Artificial Intelligence (AI) and Search Engines (SEO)

For software to be considered intelligent, it must have the ability of making decisions. By interacting with its environment through sensors and acting in its environment through effectors. They interact by searching, comparing, learning...There have been at least 7 types of intelligent agents identified: collaborative, interface, mobile, information, reactive, hybrid, and smart.

The most common agents for SEOs are the information ones. These are important because of their power search capabilities. But each agent is given a very small, well-defined purpose. And there are several running in parallel to each other, to achieve an overall task. A.I. uses different methods to build up search agents.

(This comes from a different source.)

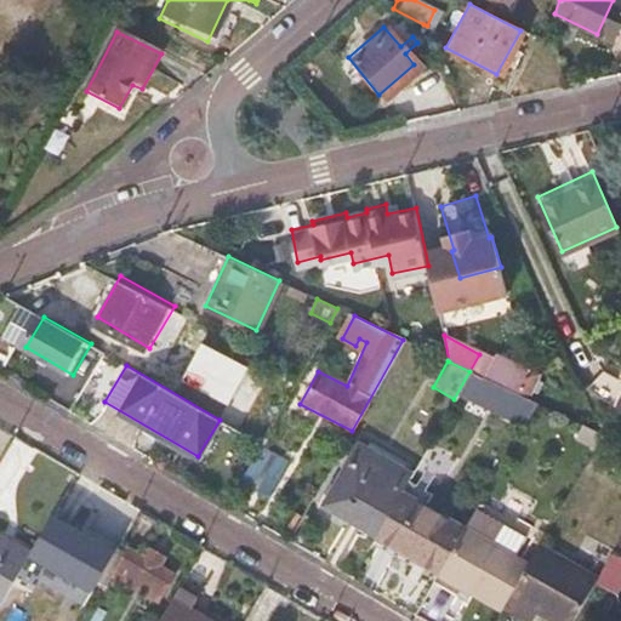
[(523,423),(535,403),(469,371),(454,399),(453,400),(460,405),(466,397),(523,423)]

Genetic Algorithms (GA): These are used in random search procedures. They are really efficient on problems that are very difficult to solve. Using them on dynamic data sets is difficult, because the initial pool of data may no longer be valid. They are slow and expensive, but are widely used: stock market prediction, electronic circuit design, traveling salesman problem, international equity strategies, etc.

Artificial Neural Networks (ANN): Used for pattern recognition, and classification tasks in particular. They deal well with imprecise data, as they can classify as "not too sure". There's plenty of different kinds of neural nets: Recurrent, Hopfield Network, Bolzman Mmachine, SVM, Self-Organizing-Maps among others.

Semantic Networks (SN): These show the relationships and concepts. First a graph is created containing nodes which represent concepts and links used to represent reltionships between the concepts. There are six types of Semantic Networks: Categories, Definitional, Assertional, Implicational, Executable, Learning, Hybrid.